First impressions

I arrived in Istanbul on id al-fitr, the last day of Ramadan. Since Ramadan is a month of fasting, I figured I’d be landing in time for the biggest party of the year. Not so. The feast day, called Little Bayram here, is a time to make respectful visits to distant relatives, and feasting is strictly optional.

Greater Bayram (in Arabic, Id al-adha, Feast day of Sacrifice) will be at the end of November this year and sounds much more exciting. It involves slaughtering sheep. Unfortunately, I risk being disowned if I don’t go home for Thanksgiving, though now that I think of it, my brother Robert might be up for a ritual sheep slaying…

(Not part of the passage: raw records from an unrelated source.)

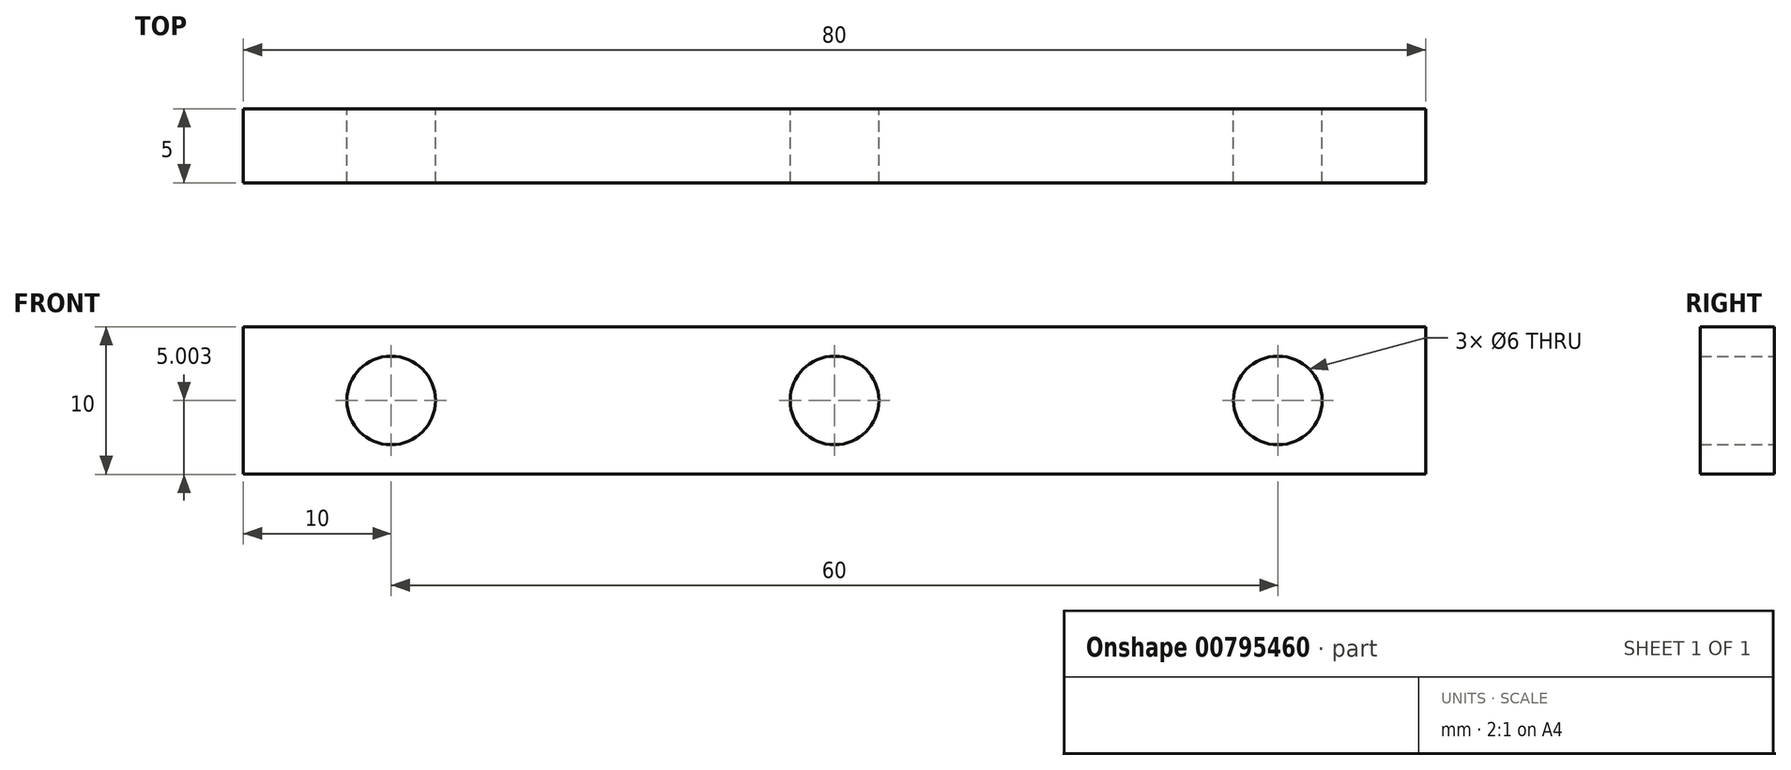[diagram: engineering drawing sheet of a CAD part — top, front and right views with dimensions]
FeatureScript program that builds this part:
annotation { "Feature Type Name" : "Feature", "Feature Type Description" : "" }
export const myFeature = defineFeature(function(context is Context, id is Id, definition is map)
    precondition{}
    {
        {
            var Q0;
            Q0=qCreatedBy(makeId("Front.planeOp"),FACE);
            var sketch = newSketch(context, id + "F0", { "sketchPlane" : qUnion([Q0])});
            skLineSegment(sketch, "E0.bottom", {"start": v(-40, -1.1) * mm, "end": v(40, -1.1) * mm});
            skLineSegment(sketch, "E0.top", {"start": v(-40, -11.1) * mm, "end": v(40, -11.1) * mm});
            skLineSegment(sketch, "E0.left", {"start": v(-40, -1.1) * mm, "end": v(-40, -11.1) * mm});
            skLineSegment(sketch, "E1", {"start": v(40, -1.1) * mm, "end": v(40, -11.1) * mm});
            skPoint(sketch, "E2", {"position": v(-55, -11.1) * mm});
            skPoint(sketch, "E3", {"position": v(-30, -6.1) * mm});
            skPoint(sketch, "E3.positionSnap0", {"position": v(-40, -6.1) * mm});
            skPoint(sketch, "E4", {"position": v(30, -6.1) * mm});
            skPoint(sketch, "E4.positionSnap0", {"position": v(40, -6.1) * mm});
            skPoint(sketch, "E5", {"position": v(0, -6.1) * mm});
            skCircle(sketch, "E6", {"center": v(-30, -6.1) * mm, "radius": 3 * mm});
            skCircle(sketch, "E7", {"center": v(0, -6.1) * mm, "radius": 3 * mm});
            skCircle(sketch, "E8", {"center": v(30, -6.1) * mm, "radius": 3 * mm});
            skSolve(sketch);
        }
        {
            var Q0;
            Q0=qSketchRegion(id+"F0",true);
            extrude(context, id + "F1", {"entities" : qUnion([Q0]), "depth" : 5 * mm, "offsetDistance" : 25 * mm});
        }
    });
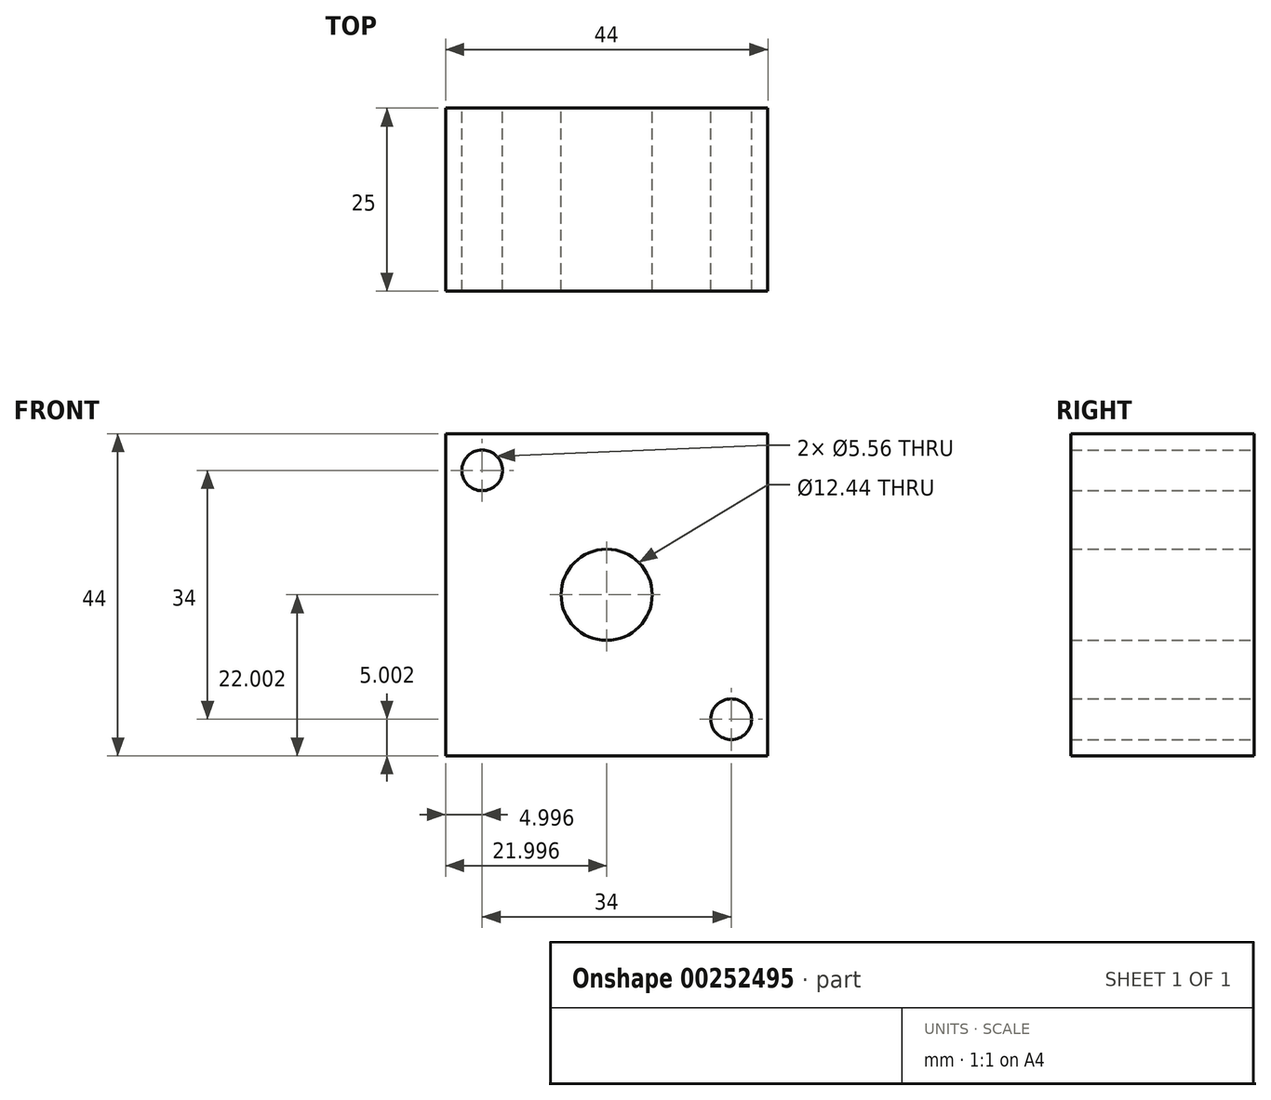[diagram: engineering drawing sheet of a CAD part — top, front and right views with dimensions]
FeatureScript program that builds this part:
annotation { "Feature Type Name" : "Feature", "Feature Type Description" : "" }
export const myFeature = defineFeature(function(context is Context, id is Id, definition is map)
    precondition{}
    {
        {
            var Q0;
            Q0=qCreatedBy(makeId("Front.planeOp"),FACE);
            var sketch = newSketch(context, id + "F0", { "sketchPlane" : qUnion([Q0])});
            skLineSegment(sketch, "E0.bottom", {"start": v(36.22, 24.03) * mm, "end": v(80.22, 24.03) * mm});
            skLineSegment(sketch, "E0.top", {"start": v(36.22, 68.03) * mm, "end": v(80.22, 68.03) * mm});
            skLineSegment(sketch, "E0.left", {"start": v(36.22, 24.03) * mm, "end": v(36.22, 68.03) * mm});
            skLineSegment(sketch, "E0.right", {"start": v(80.22, 24.03) * mm, "end": v(80.22, 68.03) * mm});
            skLineSegment(sketch, "E1", {"start": v(80.22, 68.03) * mm, "end": v(80.22, 89.88) * mm, "construction": true});
            skLineSegment(sketch, "E2", {"start": v(80.22, 68.03) * mm, "end": v(87.17, 74.99) * mm, "construction": true});
            skCircle(sketch, "E3", {"center": v(41.22, 63.03) * mm, "radius": 2.78 * mm});
            skCircle(sketch, "E4.MirrorC", {"center": v(75.22, 29.03) * mm, "radius": 2.78 * mm});
            skCircle(sketch, "E5", {"center": v(58.22, 46.03) * mm, "radius": 6.22 * mm});
            skPoint(sketch, "E5.centerSnap0", {"position": v(36.22, 46.03) * mm});
            skPoint(sketch, "E5.centerSnap1", {"position": v(58.22, 68.03) * mm});
            skSolve(sketch);
        }
        {
            var Q0;
            Q0=makeQuery(id+"F0.imprint","IMPRINT",FACE,{"disambiguationData":[TD([[makeQuery(id+"F0.imprint","IMPRINT",EDGE,{"derivedFrom":sQuery(id+"F0.wireOp",EDGE,"E0.bottom")}),1.0]])]});
            extrude(context, id + "F1", {"entities" : qUnion([Q0]), "depth" : 25 * mm});
        }
    });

Istanbul is more religious than I thought it would be. Lots of women are covered up – more by far than there were fifty or even twenty years ago, according to my host’s mother. My host is my brother’s friend’s ex-boyfriend’s friend. He grew up in Turkey but went to the US for college, which gives him peculiar bicultural tastes. He hates beer but he likes Family Guy. He expects his Mom to cook at home but he’ll cook to impress an American girl (a Turkish girl would consider a man cooking for a woman heresy). Like a European man, he knows how to dress; like an American he thinks it’s ok to wear sweatpants in public.

No matter where I go in the city, the call to prayer stops me in my tracks five times a day. It doesn’t seem to cast the same spell over the Istanbul natives, which is understandable as they’ve heard it every day of their lives. I wonder if I’ll live in this city long enough for the call to lose its exoticism. I hope so.